Fr O'Neills on song as Premier Senior comes into view
Fr O'Neills players, mentors and supporters celebrate the win over Courcey Rovers in the Co-op SuperStores Cork SAHC final in Páirc Uí Chaoimh last October. Picture: Eddie O'Hare
Often, a team will adopt a well-known song as a hymn to herald victory but Fr O’Neills are lucky that they can call upon something indigenous and organic.
This year, Ballymacoda/Ladysbridge club will operate at the top tier in Cork hurling for the first time, having worked their way up since winning the county JAHC in 2005. Each step on the journey has been marked with rousing renditions of the battle cry – “Fr O’Neills, our club Fr O’Neills – Fr O’Neills gave me the best years of my life, oh yes it did.”
The song was penned by Ger O’Leary, who was a member of that side that claimed county, Munster and All-Ireland junior glory.
“I wrote the song after we won the All-Ireland in 2006,” he says.
“I was young at the time and sometimes I think that some of the lyrics can be a bit naïve. I did an interview recently on the It’s All Music podcast and they said to me that, in the moment and in the time, I meant every word of it.
“No matter where we were going or what we’d be at, I was always messing around with songs and music.
“The song was actually written in a night. The opening lyrics are can actually come across a bit harsh at times, but I went to see a friend of mine who had been diagnosed with cancer at a young age and that’s what he said, ‘Some will die old and some will die young but the wheel has been spun.’
“It was the night after I met him that I went home and wrote it and that’s the opening line to the song. It just took off from there, then – the song itself is about what the place locally means and the whole journey from the first round of the championship in East Cork, all the way to the All-Ireland final.”

Any work of art is a unique thing – what is conceived in the creator’s head may not necessarily take hold in the outside world. O’Leary’s song resonated though, helped by the fact that further successes followed in quick succession.
“No, you’d never think anything like that when you’re writing it,” he says.
“It was just in my head what we had achieved at that time. “Fr O’Neills was such a big part of my life growing up – all I had, really – and it’s an overwhelming feeling, winning an All-Ireland with your club.
“I met that lad one day and this song poured out of me that night. I played it for the lads at the time and made a copy on a CD for all of them.
“I said, ‘We’re after achieving something great here and there’s a little token for it.’ That was it.
“Only for the success of the club, it wouldn’t have got half the airing. The juveniles were going well too for a while, we had a savage minor team for a few years and they took it on then.

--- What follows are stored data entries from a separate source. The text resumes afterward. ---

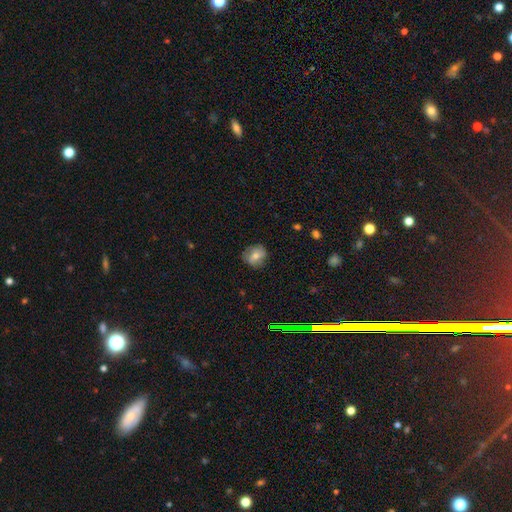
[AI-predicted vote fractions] Morphology: type=smooth (64%); roundness=round (73%); merging=none (75%).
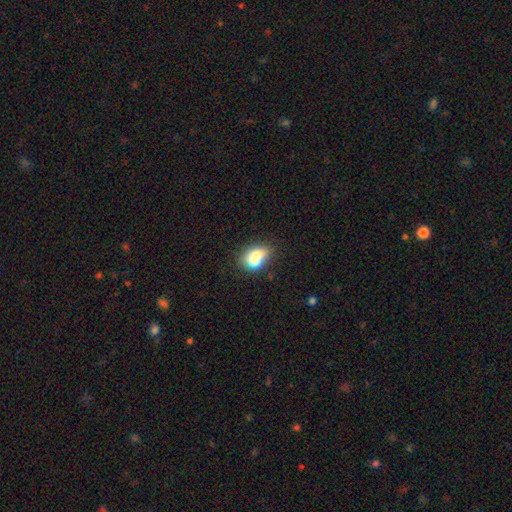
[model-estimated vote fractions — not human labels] This is likely a smooth galaxy (68%). How rounded: likely in between (63%). Merging: possibly merger (48%).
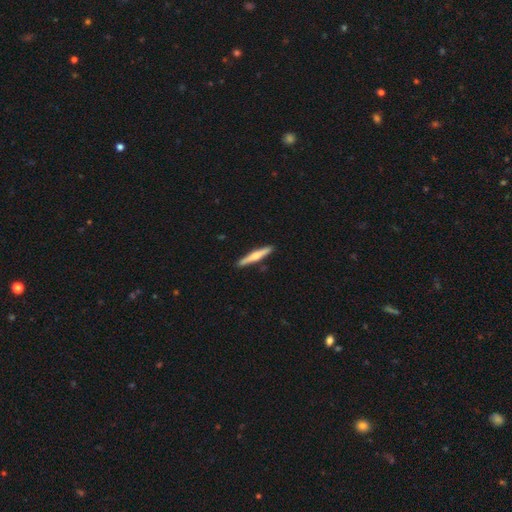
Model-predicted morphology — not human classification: This appears to be a featured or disk galaxy (53%) viewed edge-on (97%) with a rounded central bulge (84%). Merging: none (91%).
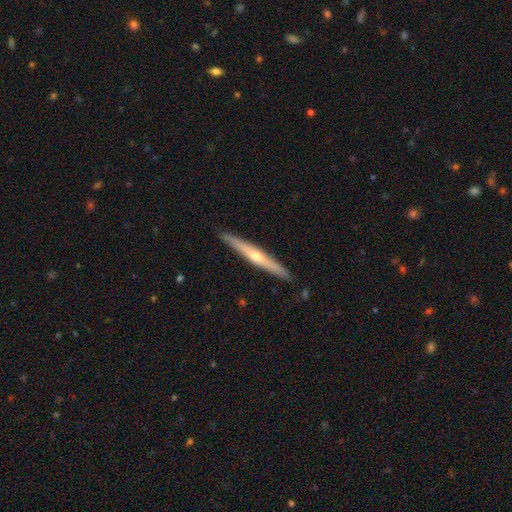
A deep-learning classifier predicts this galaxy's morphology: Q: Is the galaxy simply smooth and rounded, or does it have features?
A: featured or disk — 62%.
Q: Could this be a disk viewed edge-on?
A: yes — 97%.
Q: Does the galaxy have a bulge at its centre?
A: rounded — 76%.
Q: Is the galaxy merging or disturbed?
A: none — 91%.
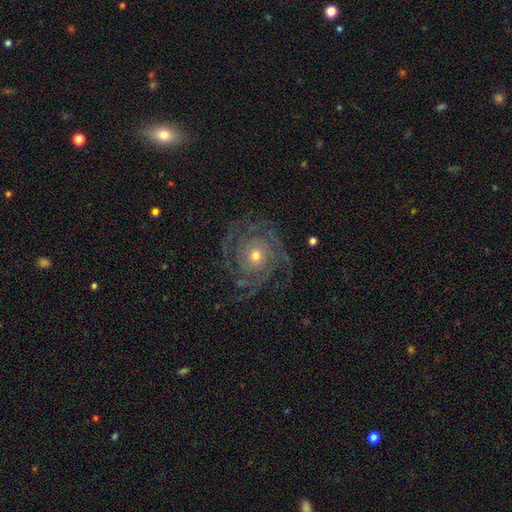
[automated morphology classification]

“They had huge success and it was blaring all those nights as well. The wins the club has had have driven it on and made everybody know about it and it’s gone down through the generations now, too.
“They know that it’s there and they play it all the time.”
While O’Leary’s playing days are now over, the song remains and he is more than happy to sing it when asked.
“The best feeling I ever got playing it was the homecoming last year when we won the senior A,” he says.
“Myself and Mike Carey, a friend of mine – we’ve an original duo going at the moment, we’re called Dark and Lively – played it and it was some buzz.
“We’ve a nice shortened version that doesn’t go through the All-Ireland-winning year, it’s more involving for everyone.
“There were kids there singing it and, before the lads took the cup to Kilcredan NS, there was a bit of teaching of the song going on. You get a great kick out of that.
“As long as there’ll be success, it’ll be sung. It’s crazy, really – we did a gig in Rochestown Park recently for a UCC PE ball and there were people requesting it. It was after taking a life of its own, from where I don’t know!”